Des trépignements et des acclamations coupent ma rêverie... La scène est de nouveau déserte. La première partie du concert est achevée. C’est l’entr’acte.
—Sortons, me dit Vermersch. Agar doit venir tout à l’heure. Je vais tâcher de la voir. Je te retrouverai ici.
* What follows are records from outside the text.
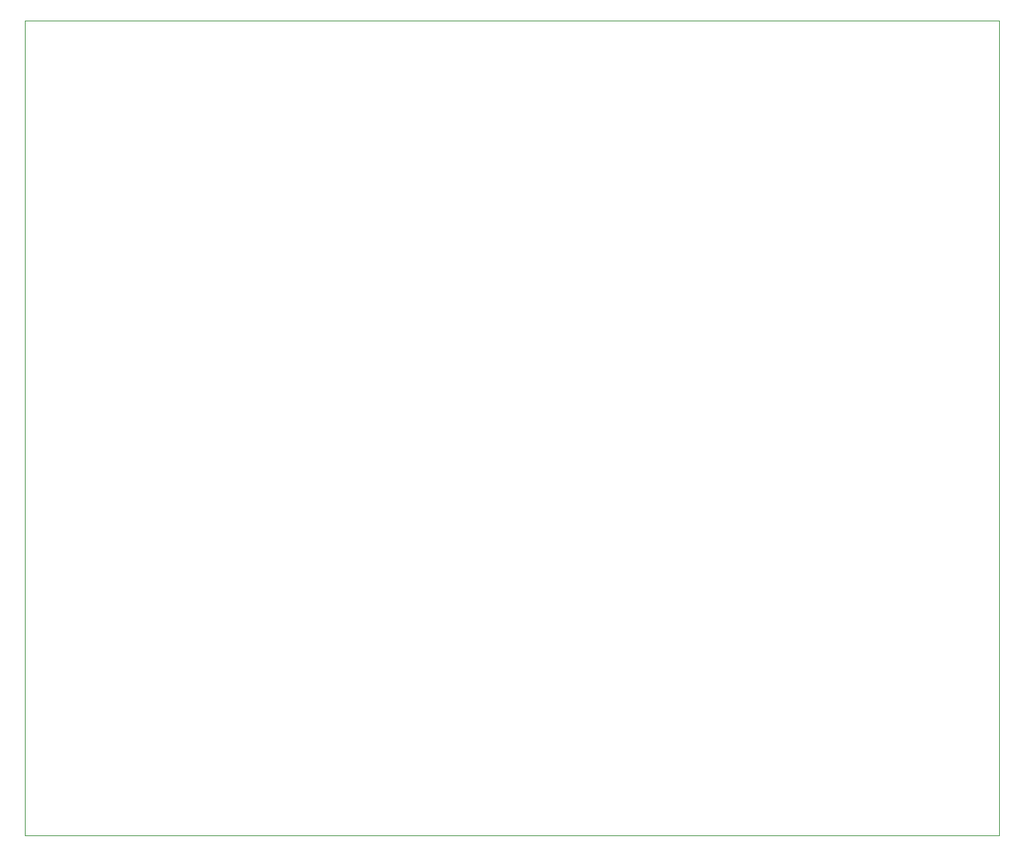
<source format=gbr>
%TF.GenerationSoftware,KiCad,Pcbnew,7.0.7+dfsg-1*%
%TF.CreationDate,2024-04-04T17:52:09+01:00*%
%TF.ProjectId,point-controller,706f696e-742d-4636-9f6e-74726f6c6c65,rev?*%
%TF.SameCoordinates,Original*%
%TF.FileFunction,Paste,Bot*%
%TF.FilePolarity,Positive*%
%FSLAX46Y46*%
G04 Gerber Fmt 4.6, Leading zero omitted, Abs format (unit mm)*
G04 Created by KiCad (PCBNEW 7.0.7+dfsg-1) date 2024-04-04 17:52:09*
%MOMM*%
%LPD*%
G01*
G04 APERTURE LIST*
%TA.AperFunction,Profile*%
%ADD10C,0.100000*%
%TD*%
G04 APERTURE END LIST*
D10*
X44000000Y-16000000D02*
X160000000Y-16000000D01*
X160000000Y-113000000D01*
X44000000Y-113000000D01*
X44000000Y-16000000D01*
M02*

</source>
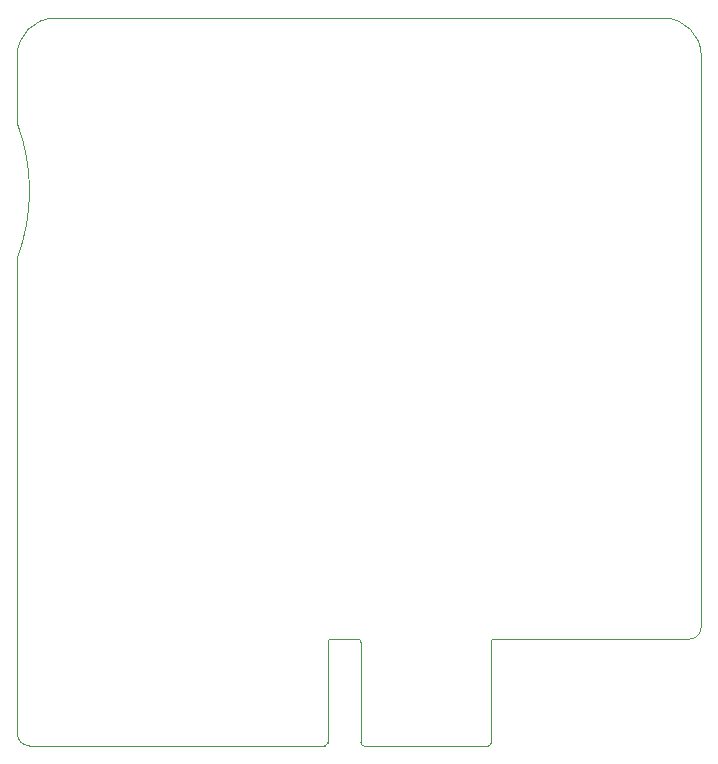
<source format=gm1>
%TF.GenerationSoftware,KiCad,Pcbnew,(5.1.8)-1*%
%TF.CreationDate,2021-04-05T21:14:37+02:00*%
%TF.ProjectId,ZX Cartridge 1983,5a582043-6172-4747-9269-646765203139,rev?*%
%TF.SameCoordinates,Original*%
%TF.FileFunction,Profile,NP*%
%FSLAX46Y46*%
G04 Gerber Fmt 4.6, Leading zero omitted, Abs format (unit mm)*
G04 Created by KiCad (PCBNEW (5.1.8)-1) date 2021-04-05 21:14:37*
%MOMM*%
%LPD*%
G01*
G04 APERTURE LIST*
%TA.AperFunction,Profile*%
%ADD10C,0.025400*%
%TD*%
G04 APERTURE END LIST*
D10*
X177165000Y-111633000D02*
G75*
G03*
X178181000Y-110617000I0J1016000D01*
G01*
X120269000Y-67945000D02*
X120269000Y-62230000D01*
X120269000Y-67945000D02*
G75*
G02*
X120269000Y-79374999I-15239999J-5715000D01*
G01*
X123444000Y-59055000D02*
X175006000Y-59055000D01*
X175006000Y-59055000D02*
G75*
G02*
X178181000Y-62230000I0J-3175000D01*
G01*
X120269000Y-62230000D02*
G75*
G02*
X123444000Y-59055000I3175000J0D01*
G01*
X149606000Y-120650000D02*
X160147000Y-120650000D01*
X160401000Y-120396000D02*
X160401000Y-111887000D01*
X160401000Y-111887000D02*
G75*
G02*
X160655000Y-111633000I254000J0D01*
G01*
X160401000Y-120396000D02*
G75*
G02*
X160147000Y-120650000I-254000J0D01*
G01*
X160655000Y-111633000D02*
X177165000Y-111633000D01*
X146304000Y-120650000D02*
X121285000Y-120650000D01*
X149352000Y-111887000D02*
X149352000Y-120396000D01*
X146812000Y-111633000D02*
X149098000Y-111633000D01*
X146558000Y-120396000D02*
X146558000Y-111887000D01*
X146558000Y-120396000D02*
G75*
G02*
X146304000Y-120650000I-254000J0D01*
G01*
X146558000Y-111887000D02*
G75*
G02*
X146812000Y-111633000I254000J0D01*
G01*
X149098000Y-111633000D02*
G75*
G02*
X149352000Y-111887000I0J-254000D01*
G01*
X149606000Y-120650000D02*
G75*
G02*
X149352000Y-120396000I0J254000D01*
G01*
X178181000Y-62230000D02*
X178181000Y-110617000D01*
X120269000Y-119253000D02*
X120269000Y-119634000D01*
X120269000Y-119634000D02*
G75*
G03*
X121285000Y-120650000I1016000J0D01*
G01*
X120269000Y-79374999D02*
X120269000Y-119253000D01*
M02*

</source>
Resté seul, je fais des yeux le tour de la salle magnifique, vidée en un clin d’œil, abandonnée pour la longue table chargée de bouteilles et de verres que j’ai vue tout à l’heure. Et je songe. Je cherche à mettre, sur les traits immobiles des guerriers de la grande épopée, des noms. Voici Ney, Lannes, Davout. Les autres, Masséna, Soult, Oudinot?... Il n’y a que quelques mois, la brillante cour impériale étalait, à cette même place où je suis, ses falbalas éblouissants... Que de choses depuis... Et, si j’avais pu deviner, que de choses encore, toutes proches... Si j’avais su que, dans quelques jours, toutes ces dorures, tous ces lustres, tout, les Maréchaux avec, allaient s’effondrer dans le plus effroyable des incendies...
—Tiens, c’est vous?
Lissagaray.
Si nous allions respirer, tout de même...
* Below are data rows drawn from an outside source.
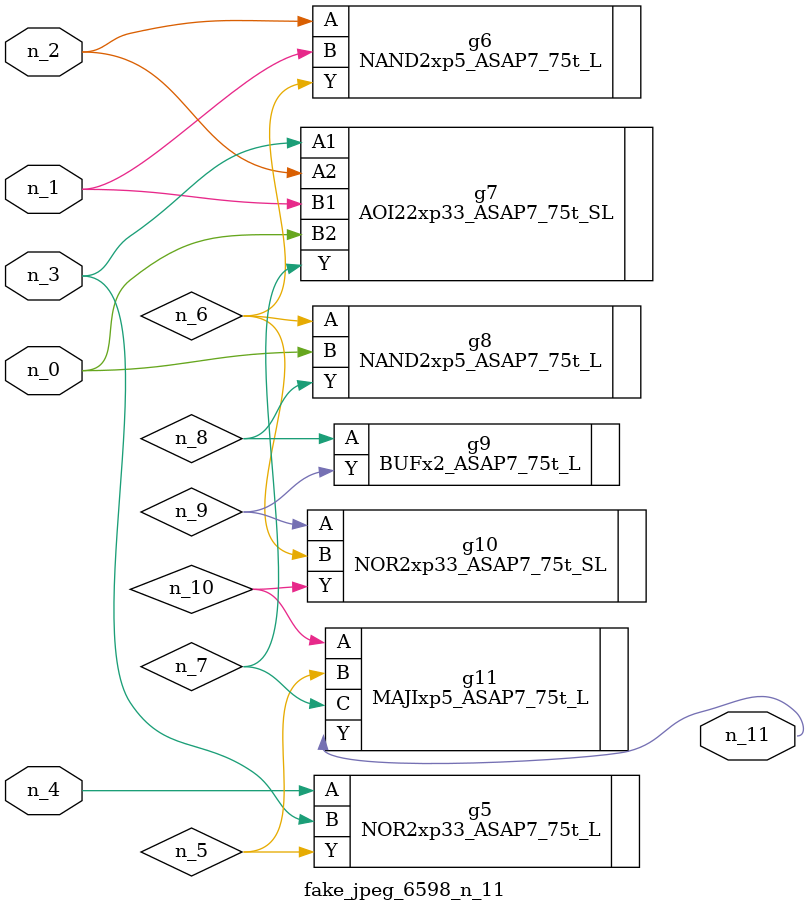
<source format=v>
module fake_jpeg_6598_n_11 (n_3, n_2, n_1, n_0, n_4, n_11);

input n_3;
input n_2;
input n_1;
input n_0;
input n_4;

output n_11;

wire n_10;
wire n_8;
wire n_9;
wire n_6;
wire n_5;
wire n_7;

NOR2xp33_ASAP7_75t_L g5 ( 
.A(n_4),
.B(n_3),
.Y(n_5)
);

NAND2xp5_ASAP7_75t_L g6 ( 
.A(n_2),
.B(n_1),
.Y(n_6)
);

AOI22xp33_ASAP7_75t_SL g7 ( 
.A1(n_3),
.A2(n_2),
.B1(n_1),
.B2(n_0),
.Y(n_7)
);

NAND2xp5_ASAP7_75t_L g8 ( 
.A(n_6),
.B(n_0),
.Y(n_8)
);

BUFx2_ASAP7_75t_L g9 ( 
.A(n_8),
.Y(n_9)
);

NOR2xp33_ASAP7_75t_SL g10 ( 
.A(n_9),
.B(n_6),
.Y(n_10)
);

MAJIxp5_ASAP7_75t_L g11 ( 
.A(n_10),
.B(n_5),
.C(n_7),
.Y(n_11)
);


endmodule
</source>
Une petite porte. Un escalier étroit qui grimpe dans le noir. Lissagaray me conduit. L’escalier mène, paraît-il, aux combles, d’où nous aurons la vue sur les jardins, et la fraîcheur. Nous sommes arrivés. Par une lucarne ouverte, le ciel plein d’étoiles. Mais il ne fait pas clair là-dedans! Si peu clair, que nous ne retrouvons plus notre point de départ. Ce n’est qu’après une demi-heure de recherches que nous remettons le pied sur les marches de l’escalier. Nous sommes vite en bas. Agar venait de quitter la scène. Vermersch n’était plus là.
Il ne nous reste qu’à partir. Nous repassons devant les deux gentilles cantinières, qui nous tendent encore une fois leur aumônière.